Biopsies were advised in 64 women and carried out in 59. Cancer undetectable by mammography or physical examination was found in 17 women, or 24 percent, of the group. High-risk lesions were detected in another 13 women and benign disease was found in the remainder. Dr. Morris stressed that MRI is not designed to replace mammography. "Magnetic resonance imaging is very sensitive, but it does pick up a significant number of false positives", she warned. The high false-positive rate with MR could cause anxiety or unnecessary surgery.

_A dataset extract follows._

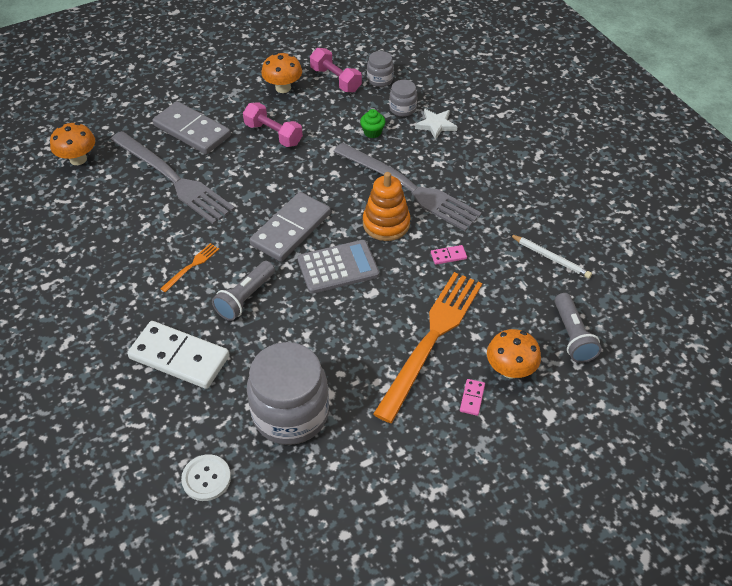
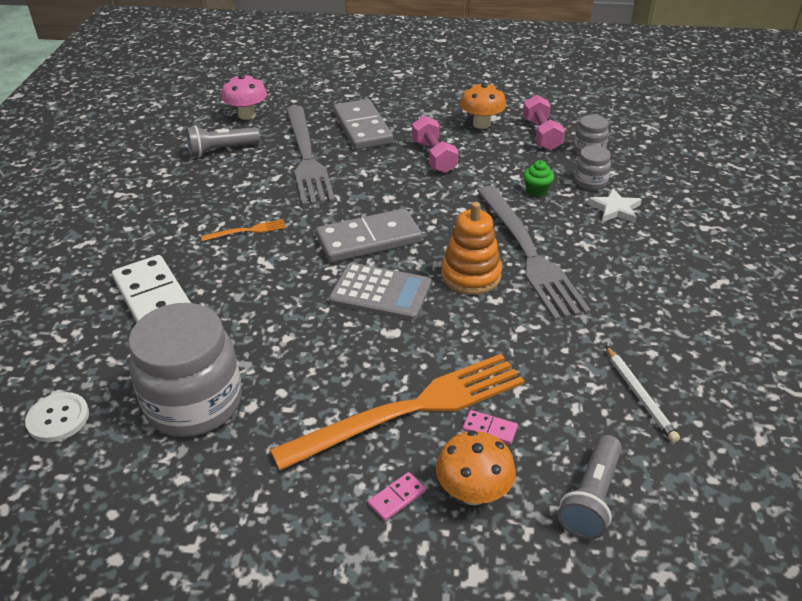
camera: 35 degrees right, 10 degrees down
orange mushroom [50,123,95,165] -> pink mushroom [221,74,267,120]
grey flashlight [212,261,275,321] -> grey flashlight moved to [186,126,260,157]
pink domino [431,245,467,265] -> pink domino moved to [463,410,518,445]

The efficiency of breast MRI may be improved by new computer-aided-detection (CAD) technologies that automate the processing of the hundreds of images produced by an MRI. CAD applies a colour-coding system that visualizes tissues according to their similarity to known tumour properties: red for areas most predictive for malignancy, blue for possibly benign regions, and green for questionable areas. Using CAD, physicians are able to view detailed three-dimensional, colour-coded images of areas in the breast with abnormal characteristics.
In the study led by Dr. Lehman and presented at the Radiological Society of North America Meeting, investigators evaluated 33 breast lesions (9 malignant and 24 benign) seen only on MRI. Dr. Lehman used CAD to analyse abnormal tissue and how it "enhances" - or absorbs contrast agent - at different rates than normal breast tissue. CAD analyses the various rates of enhancement exhibited by breast tissue and marks precise tissue areas where curves are characteristic of abnormal cells. Analysis of the tissue enhancement in CAD-processed images was performed at three different thresholds (50 percent, 80 percent and 100 percent); each threshold stands for a predictive value based on the extent to which tissue characteristics are associated with abnormality.

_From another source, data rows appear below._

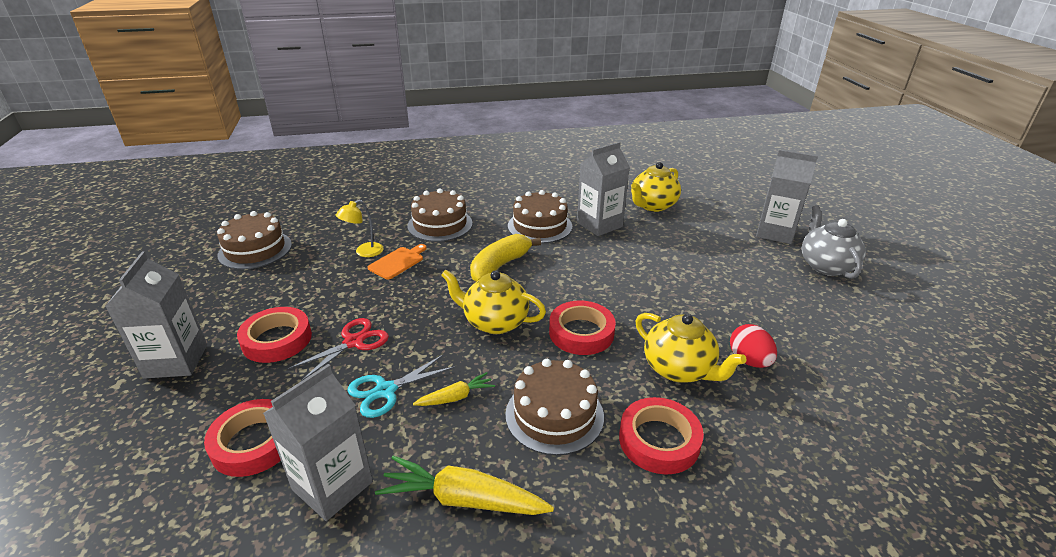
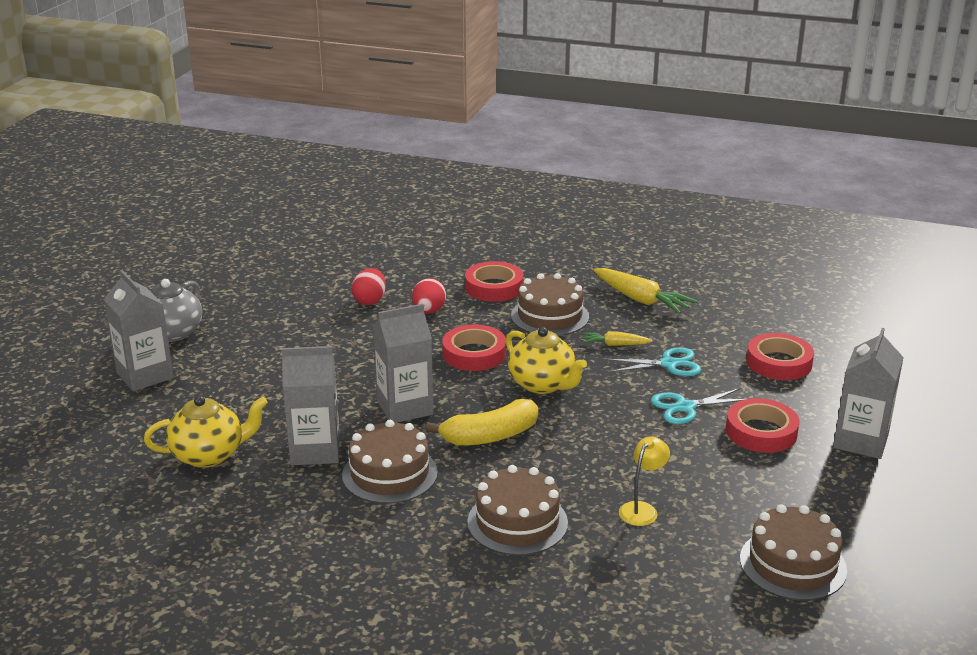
camera: 150 degrees left, 5 degrees down
grey carton [263,364,373,521] -> grey carton moved to [373,304,434,423]
red scissors [287,318,389,381] -> turquoise scissors [651,388,745,424]
yellow lamp [336,200,384,257] -> yellow lamp turned 45 degrees counterclockwise [619,436,670,526]
orange cutting board [368,244,427,279] -> none
yellow teapot [635,313,747,383] -> red egg [412,278,446,314]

At all three enhancement thresholds, CAD had a sensitivity of 100 percent, meaning all malignant lesions were identified. For benign lesions, the false-positive rate was reduced by 25 percent at the 50 percent threshold (non-significant); by 33 percent at the 80 percent threshold (borderline-significant) and by 50 percent at the 100 percent threshold (significant). "If these results are validated by a larger study, the number of unnecessary biopsies of MR-detected lesions could be reduced in half without a concomitant decrease in cancer detection", Dr. Lehman concluded.

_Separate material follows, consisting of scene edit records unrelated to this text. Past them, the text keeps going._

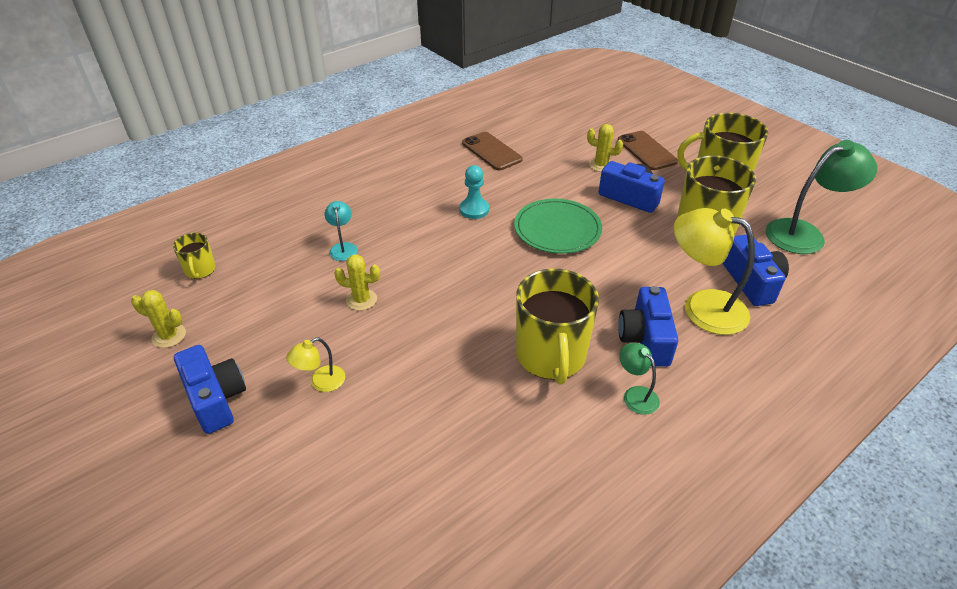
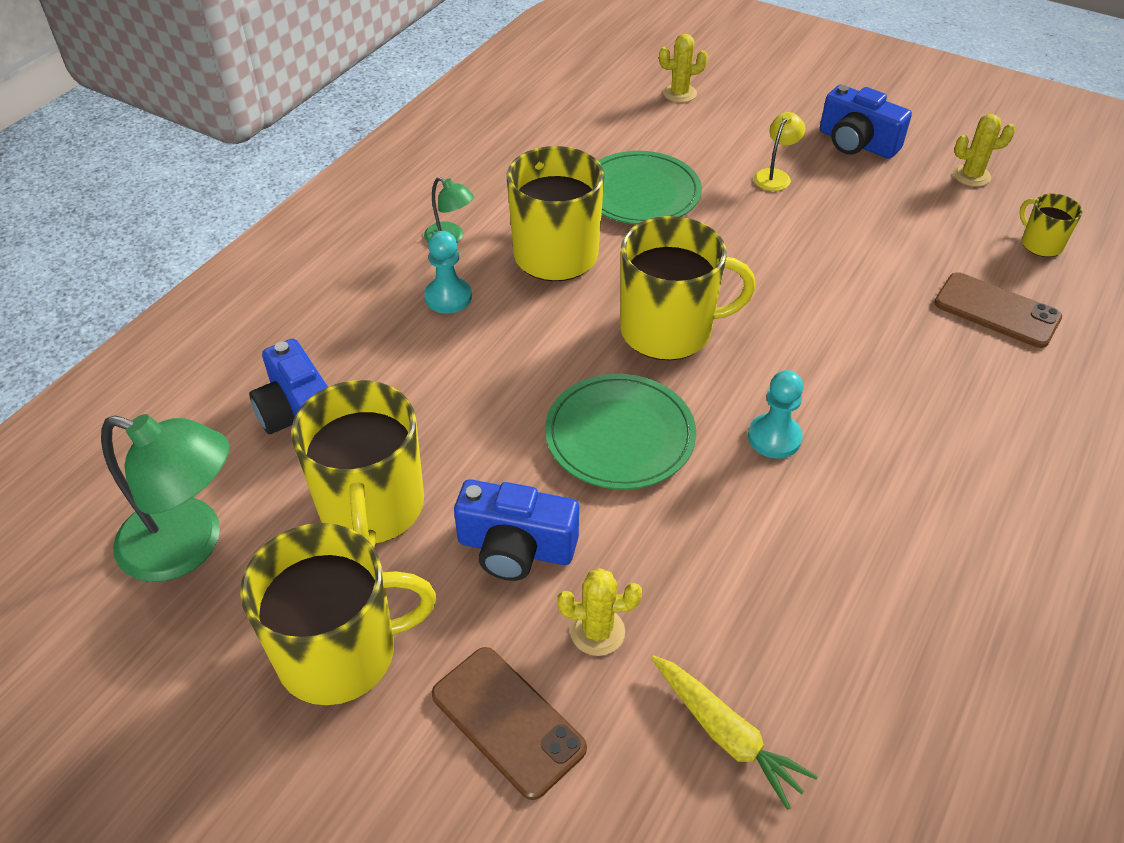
camera: 160 degrees right, 5 degrees up
turquoise lamp [325,201,358,261] -> none
yellow cactus [334,254,380,311] -> yellow cactus moved to [659,34,708,103]
brown phone [462,132,523,170] -> brown phone moved to [934,272,1062,348]
blue camera [618,286,678,367] -> turquoise pawn [424,231,472,314]
yellow lamp [673,208,755,335] -> none
green lamp [766,140,878,254] -> green lamp turned 120 degrees counterclockwise [101,414,230,582]
none -> green plate [598,151,702,224]
none -> yellow mug [620,216,756,360]
none -> yellow carrot [651,655,818,810]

If a suspicious lesion is seen on a breast MRI, a biopsy is often called for. In a related study, Dr. Lehman reviewed a new technique for performing a vacuum-assisted breast biopsy guided by MRI, without having to send the patient to surgery. She reviewed 38 MRI-guided biopsies in 28 patients. All of the biopsies were technically successful, and there were no complications. The average time of the procedures ranged from 38 minutes for single biopsies in a single breast to 64 minutes if performed on both breasts.
"The short time to do the biopsies is important both for patient comfort and so we can sample the tissue while the contrast-enhanced lesion is still visible", Dr. Lehman explained. "This new method for MRI-guided breast biopsy allows us to accurately and successfully sample tissues seen only on MRI."